Bunlar bozgunun sakat, yarım kalmış döküntüleri idi, işe yarayabilecekler esir kamplarında ve tecrit
edilmişlerdi.
Katarın son vagonu da ilerledi virajda kayboldu. Fakat Salih trenin hâlâ önünden geçmekte olduğunu
sanıyordu. Aynı vagonlar, aynı pencereler sanki milyon kere milyon üremişti ve bu geçiş ebediyete kadar
sürecekti. Aynı vagonlar, aynı pencereler, aynı yüzler... Aynı vagonlar, aynı pencereler, aynı yüzler, aynı
yüzler, aynı donuk bakışlar.
Hele o ses... Hele o erkekçe, bir bakıma güzel, bir bakıma harikulade, fakat insana ait de-ğilmişcesine
canlılığını kaybetmiş, bu yüzden de melankoliden çok daha ezici, çökertici bir tesir yapan ses!.. Bu ses
mezarda bile kulaklarını bırakmayacak gibiydi:
"Adı yemendir,
Gülü çemendir..."
Bozüyük'lü bir topal saatlerce, hangi saatlerce? Günlerce tekrarlayıp durmuştu:
"Adı yemendir,
Gülü çemendir,
Giden gelmiyor
Acep nedendir?"
Keşke gelmek olmasaydı. Gelmek mi denirdi
buna?
Nerede sağ kolun yavrum Salih? Nerede sağ kulağının yarısı oğlum Salih? O kehribar gibi gözlerine ne oldu
bir tanem? Ya o yiğit yüzün kardeşim? Gelmek mi denirmiş buna? Ve aynı vagonlar, aynı pencereler, aynı
yüzler önünden geçiyor-, geçiyor, tekrar geçiyordu. Salih o trenden ayrılmak istemiyor, inmemiş olmak,
gitmek, gitmek, gitmek istiyordu çünkü.
Birden irkildi. Bu bir alarmdı: Ardında konuşanlar vardı, gâvurca konuşanlar. Kavrulmuş bedeninden
umulmayacak bir çeviklikle, zemberek boşanır gibi döndü: Tüylü şapkalar. «— Haa... İtalyanlar...» Ve Salih
bu tombul, bu şaklaban yüzlerin arasında Niko'nun yüzünü aynı anda farketti. — Salih, vre sen misin?
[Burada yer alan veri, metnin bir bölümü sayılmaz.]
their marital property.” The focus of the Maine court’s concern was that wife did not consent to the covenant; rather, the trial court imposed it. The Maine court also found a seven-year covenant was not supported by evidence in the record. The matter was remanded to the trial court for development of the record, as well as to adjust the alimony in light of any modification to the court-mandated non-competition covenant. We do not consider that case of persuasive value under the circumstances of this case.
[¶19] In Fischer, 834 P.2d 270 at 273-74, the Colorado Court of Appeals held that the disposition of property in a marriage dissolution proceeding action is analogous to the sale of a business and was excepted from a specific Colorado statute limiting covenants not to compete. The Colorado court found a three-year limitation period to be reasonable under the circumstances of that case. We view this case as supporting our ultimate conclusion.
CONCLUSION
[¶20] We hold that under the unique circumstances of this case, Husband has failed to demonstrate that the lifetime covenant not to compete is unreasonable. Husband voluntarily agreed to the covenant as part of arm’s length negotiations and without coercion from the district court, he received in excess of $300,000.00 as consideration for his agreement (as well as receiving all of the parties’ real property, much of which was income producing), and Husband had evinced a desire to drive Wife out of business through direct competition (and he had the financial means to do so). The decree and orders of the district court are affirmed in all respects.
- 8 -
Tanıdı be. Demek hâlâ Salih? İçinden, torbasını atıp o tek koluyla Niko'yu kucaklamak geldi. Fakat silâhlı
İtalyan askerleri... Hafifçe gülümsedi, hafifçe ama candan.
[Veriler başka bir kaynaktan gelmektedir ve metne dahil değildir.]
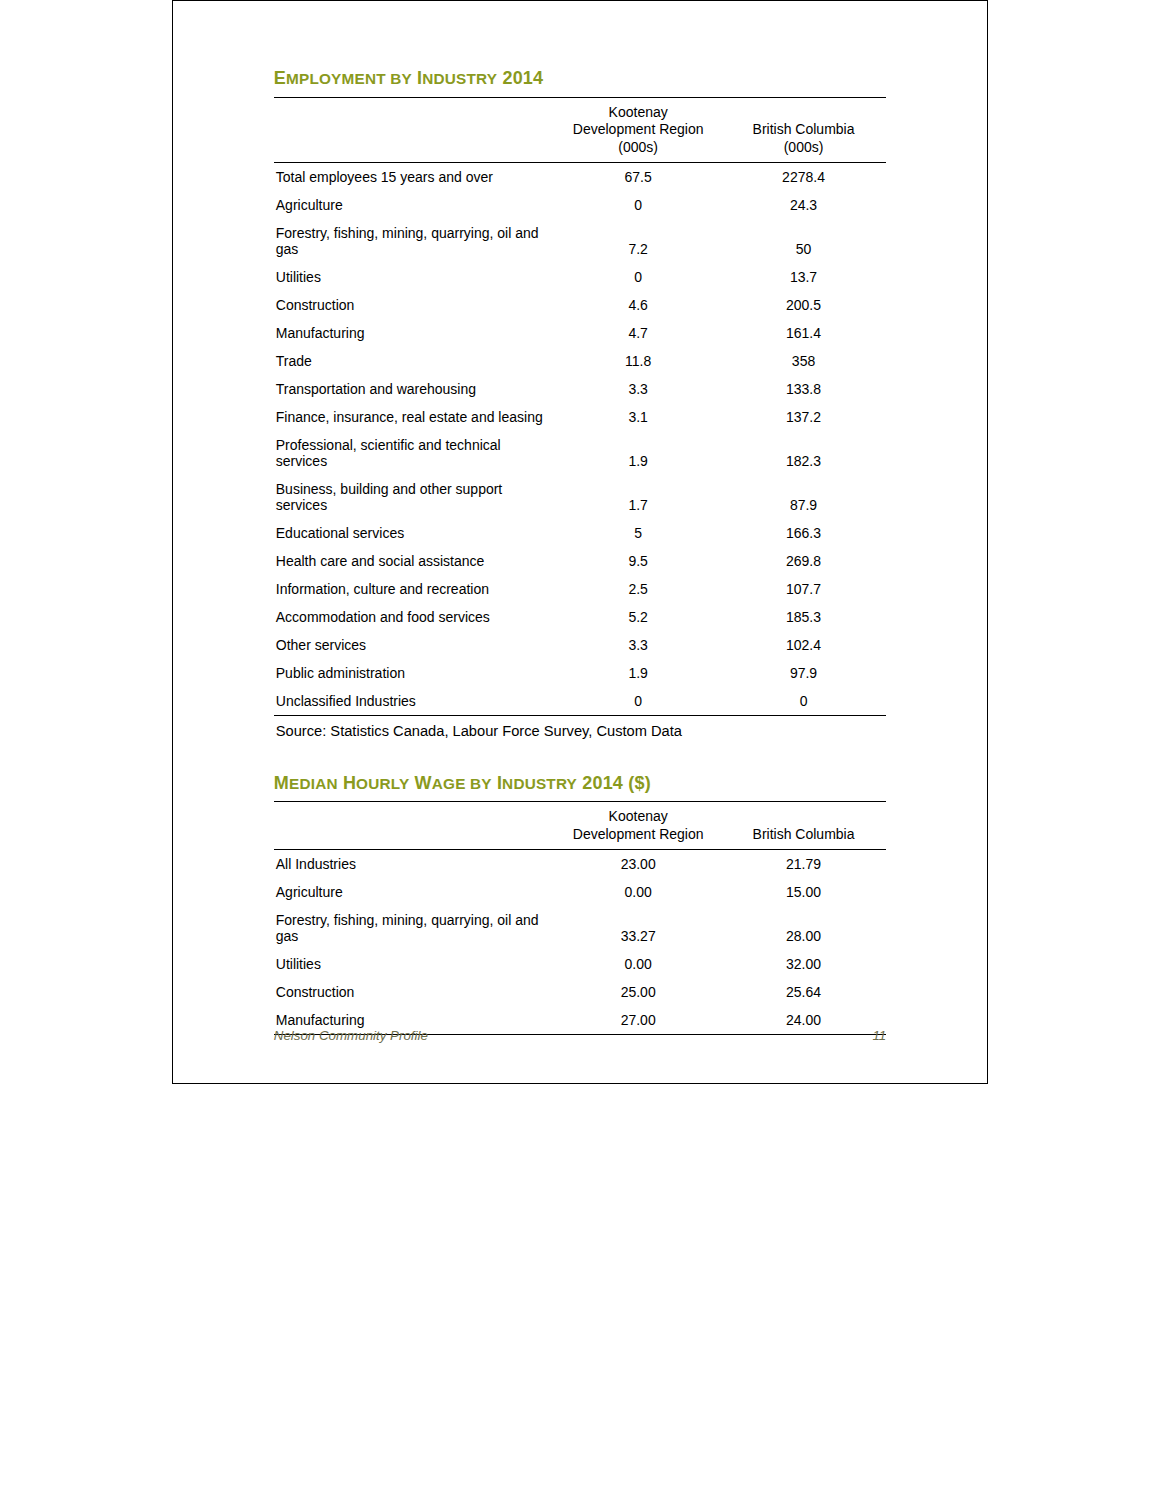EMPLOYMENT BY INDUSTRY 2014
| | Kootenay Development Region (000s) | British Columbia (000s) |
| --- | --- | --- |
| Total employees 15 years and over | 67.5 | 2278.4 |
| Agriculture | 0 | 24.3 |
| Forestry, fishing, mining, quarrying, oil and gas | 7.2 | 50 |
| Utilities | 0 | 13.7 |
| Construction | 4.6 | 200.5 |
| Manufacturing | 4.7 | 161.4 |
| Trade | 11.8 | 358 |
| Transportation and warehousing | 3.3 | 133.8 |
| Finance, insurance, real estate and leasing | 3.1 | 137.2 |
| Professional, scientific and technical services | 1.9 | 182.3 |
| Business, building and other support services | 1.7 | 87.9 |
| Educational services | 5 | 166.3 |
| Health care and social assistance | 9.5 | 269.8 |
| Information, culture and recreation | 2.5 | 107.7 |
| Accommodation and food services | 5.2 | 185.3 |
| Other services | 3.3 | 102.4 |
| Public administration | 1.9 | 97.9 |
| Unclassified Industries | 0 | 0 |
Source: Statistics Canada, Labour Force Survey, Custom Data
MEDIAN HOURLY WAGE BY INDUSTRY 2014 ($)
| | Kootenay Development Region | British Columbia |
| --- | --- | --- |
| All Industries | 23.00 | 21.79 |
| Agriculture | 0.00 | 15.00 |
| Forestry, fishing, mining, quarrying, oil and gas | 33.27 | 28.00 |
| Utilities | 0.00 | 32.00 |
| Construction | 25.00 | 25.64 |
| Manufacturing | 27.00 | 24.00 |
Nelson Community Profile 11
— Merhaba Niko! Sesi de belli belirsizdi.
— Vay Salih vay... Bu ne hal vre? Ne olmuş
sana böyle? 
Canlı, sıhhatli, neşeli idi. Eskiden Rum şivesini örtmeye çalışırdı. Şimdi inadına belli etmeye çalışır gibiydi.
İtalyanlara onların diliyle bir-şeyler söyledi, berikilerden biri tek kelime ile cevap verdi, Niko da:
— Gel, dedi.
Salih'in kolsuz tarafına geçmiş, elini omuzuna atmıştı, fakat daha üç adım gitmeden epey ayrıldı. Salih çok
fena kokuyordu.
istasyon binasına, müdürün odasına girdiler. Niko'da ne olduğunu göstermek isteyen bir hal vardı:
— Aç mısın? diye sordu.
Salih şöyle bir yokladı kendini, hattâ düşündü : Açtı.
— Acıkmışım, dedi.
Niko dışarı çıktı. Salih de yan gözle etrafını süzmeye başladı. Telgrafın başında ve müdür masasında İtalyan
zabitleri vardı. Eski Müdür Necati Bey gişede idi, iyice ihtiyarlamıştı.
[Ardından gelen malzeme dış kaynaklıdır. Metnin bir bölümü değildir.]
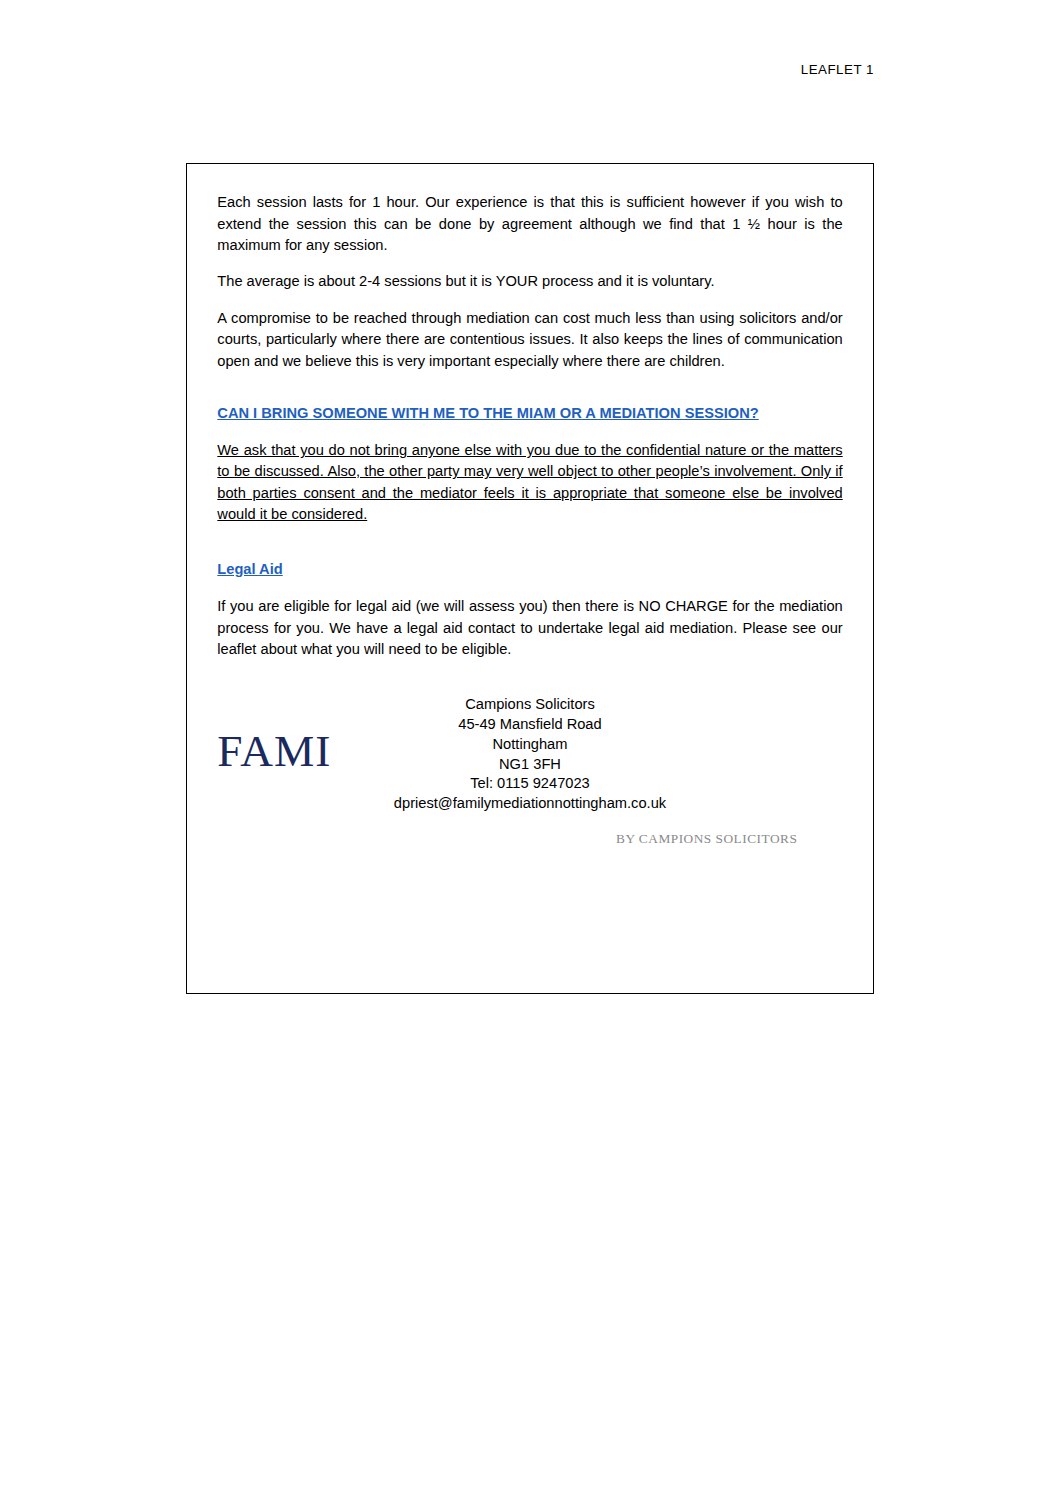LEAFLET 1
Each session lasts for 1 hour. Our experience is that this is sufficient however if you wish to extend the session this can be done by agreement although we find that 1 ½ hour is the maximum for any session.
The average is about 2-4 sessions but it is YOUR process and it is voluntary.
A compromise to be reached through mediation can cost much less than using solicitors and/or courts, particularly where there are contentious issues. It also keeps the lines of communication open and we believe this is very important especially where there are children.
CAN I BRING SOMEONE WITH ME TO THE MIAM OR A MEDIATION SESSION?
We ask that you do not bring anyone else with you due to the confidential nature or the matters to be discussed. Also, the other party may very well object to other people’s involvement. Only if both parties consent and the mediator feels it is appropriate that someone else be involved would it be considered.
Legal Aid
If you are eligible for legal aid (we will assess you) then there is NO CHARGE for the mediation process for you. We have a legal aid contact to undertake legal aid mediation. Please see our leaflet about what you will need to be eligible.
FAMI
Campions Solicitors
45-49 Mansfield Road
Nottingham
NG1 3FH
Tel: 0115 9247023
dpriest@familymediationnottingham.co.uk
BY CAMPIONS SOLICITORS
Niko iki konserve kutusu, bembeyaz ekmek, sucuk ve çatalla geldi.
— Ye... Sucuk domuz etinden değil. Güldü. Birşeyler hesaplar gibi sustu, sonra
yine konuştu:
— Ama artık sizinkiler domuza momuza bakmıyorlar.
Güldü:
— Ne verirsen yiyorlar.
Salih yutmaya hazırlandığı lokmayı üç beş defa daha çiğnedi. Demek «Sizinkiler?»
— Ee bakalım Salih Çavuş, anlat be... Salih kendisini Niko'nun karşısında, eskisi
gibi hissediyordu artık. Sanki yine iki kolu, iki
18/Küçük Ağa
bileği ve tuttuğunu koparan iki eli vardı, demirci eli. Donuk bakışları bir an için Niko'nun gözlerini aradı:
— Çavuş olamadım Niko... Bir kola bir ter-fiye.
Niko anlamıştı. Ama eskisi gibi sinmedi, aksine daha bir rahat güldü :
— Aldırma. Biz burada böyleyiz işte. Kötü günler de geçirdik ama. Korktuk bile. Bildiğin' gibi değil,
italyanlarla pek iyi aram. Bir dediğimi iki yapmıyorlar.
Yağmur yeniden ve aynı hızla başlamıştı. Salih'in içi bir tuhaftı. Fakat inat etti, önündekilerin hepsini
yiyecekti. Yemek için ikinci ele pek lüzum yoktu.
— Konuş be Salih.
Salih ona bir defa daha donuk donuk baktı. Cevap vermedi. Niko artık ona boyun eğmiyordu. Gri gözlerini
kaçırmadan:
— Anana da İtalyanlardan öteberi götürürdüm.:.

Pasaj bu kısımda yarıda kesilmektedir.